6- Humans do it to themselves in The Day the Earth Stood Still

This film takes the alien invasion epic to a whole new level using the aliens as a warning that the Earth must change its way or feel the wrath of the universe. We all knew it would happen sooner or later. We litter all the time. We dump toxic chemicals into the rivers. We build nuclear weapons because we’re bored. Mankind is destined to destroy the Earth God created for us. Fortunately, a kind hearted alien stopped in to warn us of our impending doom. So what do we do? We shoot him. USA! USA! USA!

5-  A child becomes the Antichrist from The Omen

The Antichrist is always the last person you suspect it to be. Christian scripture says it will be a man with a special mark. Jerry Falwell said it would take the form of a Jew. Everyone else thought Jerry Falwell actually was the Antichrist. No one suspects cute little Damien of being the being that will bring about the end of the Earth and open the portal of Hell for Satan to rule for eternity. Look how cute is when he rides his little tricycle and telepathically orders the Nanny to jump to her death.

4- Nuclear war in Dr. Strangelove or How I Learned to Stop Worrying and Love the Bomb

There always seemed something remotely chilling and cold about Stanley Kubrick’s classic dark comedy. Maybe it’s because everyone has the bomb now and we’re just one mispronounced syllable away from becoming fried chicken crispers on the sidewalk. The film satirizes the Cold War concept of “mutual assured destruction” meaning the cataclysmic events of nuclear war would be enough to deter either side from using their weapons. It’s basically seems like trying to hold together the Hoover Dam with duct tape. So if the world ends because of one nutwing general who wants to teach the enemy a thing or two, don’t say he didn’t warn you.

3-  A video game in Wargames

It’s the ultimate irony.
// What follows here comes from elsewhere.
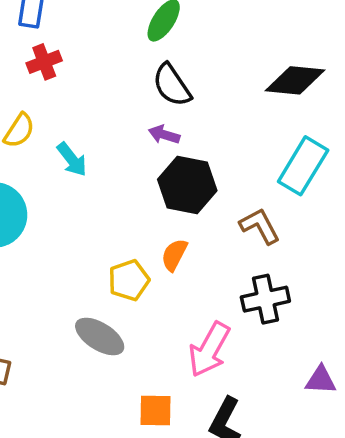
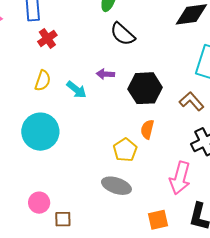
purple arrow: (164, 135) -> (105, 74), moved

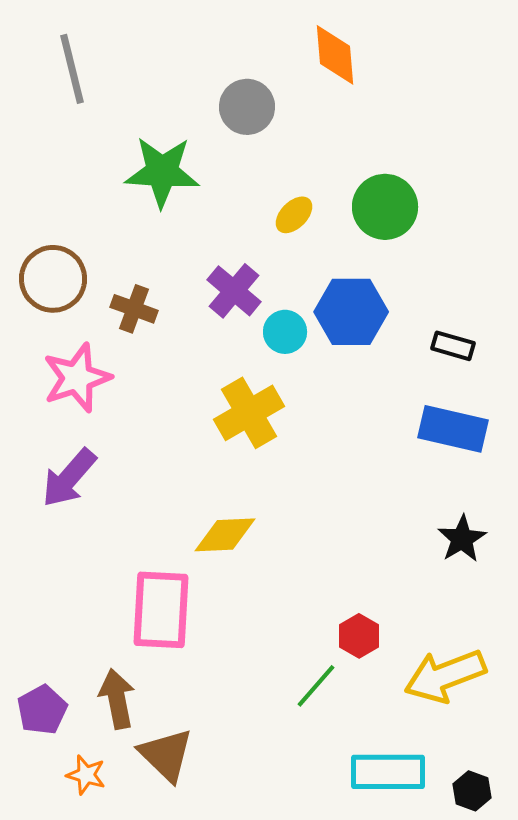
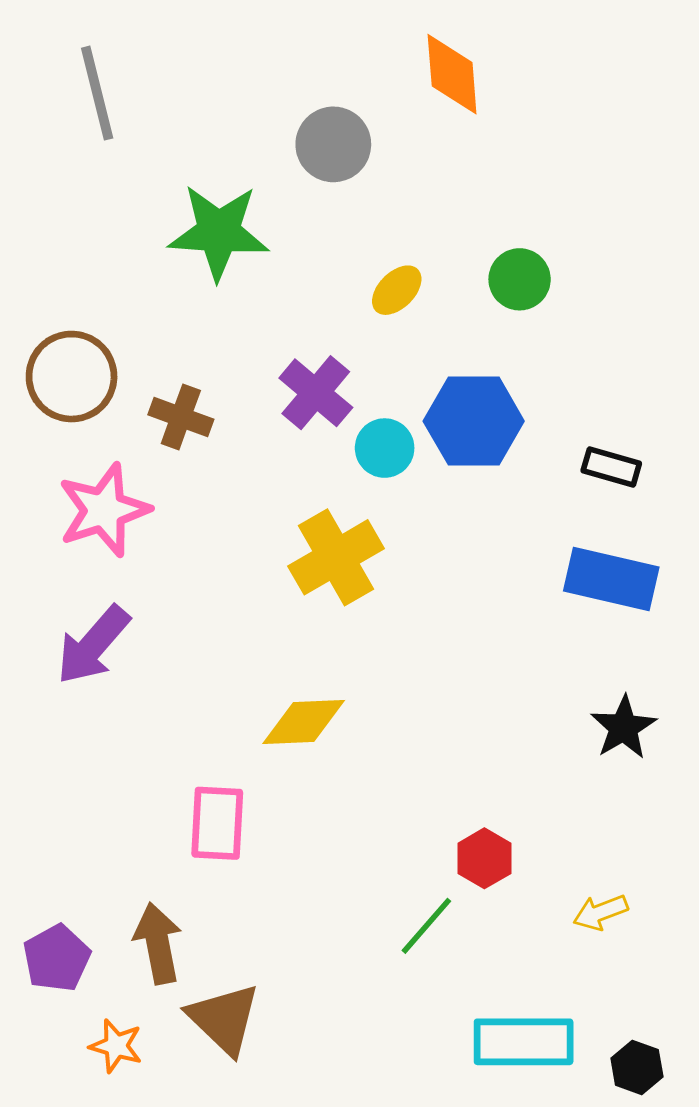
green circle: (385, 207) -> (520, 279), size x0.7
pink rectangle: (161, 610) -> (217, 823), size x0.7
yellow arrow: (445, 676) -> (601, 912), size x0.5

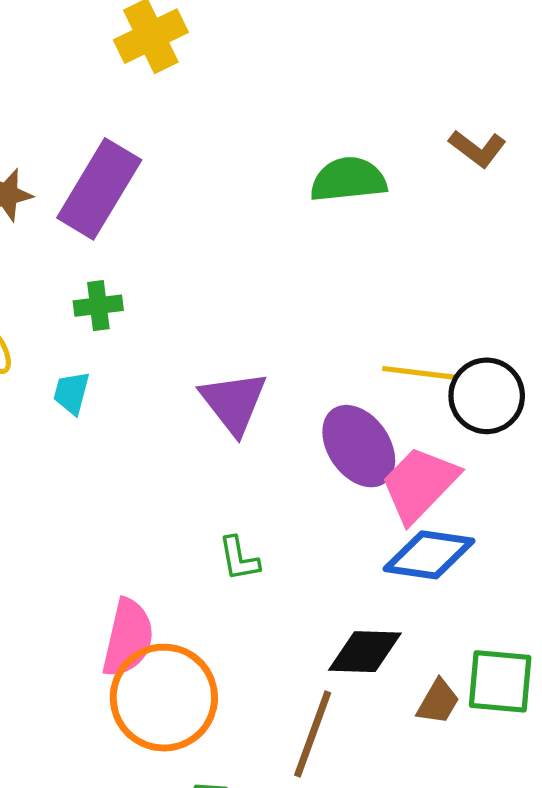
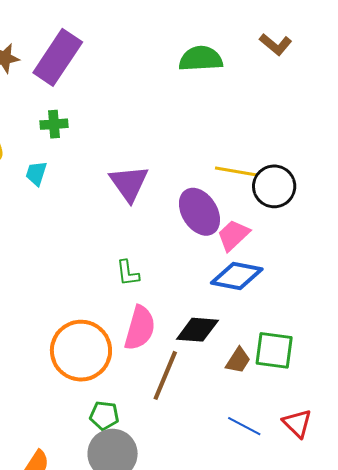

We spend our days simulating Hell on Earth and a computer game creates Hell on Earth. And what’s the only thing that can save us? Why it’s a kid who spends his days in his room with a girl and a computer and paying more attention to the computer than the girl. Yes, it’s not only a sharp satire about how technology and nuclear warfare can destroy us all, it’s also the perfect film to advocate gay rights.

2- Aliens attack in Earth vs. the Flying Saucers

There have been a million movies where the aliens land, shoot up major landmarks while we shoot at them and then they die for some dumb reason that’s written in at the last minute to keep the film from going over budget. None of them holds a candle to the way Ray Harryhausen chooses to end the world: giant flying saucers crashing into things. This is the way I want the world to go because sure we might die, but at least we’ll be geeking out to the very end.

1-  Aliens turn our dead against us in Plan Nine from Outer Space

It’s the ultimate plan to take over the world: reanimate the dead so they murder the remaining humans making Earth ripe for the picking. It would have worked if they didn’t look so damn funny. Those aliens are stupid, stupid, stupid.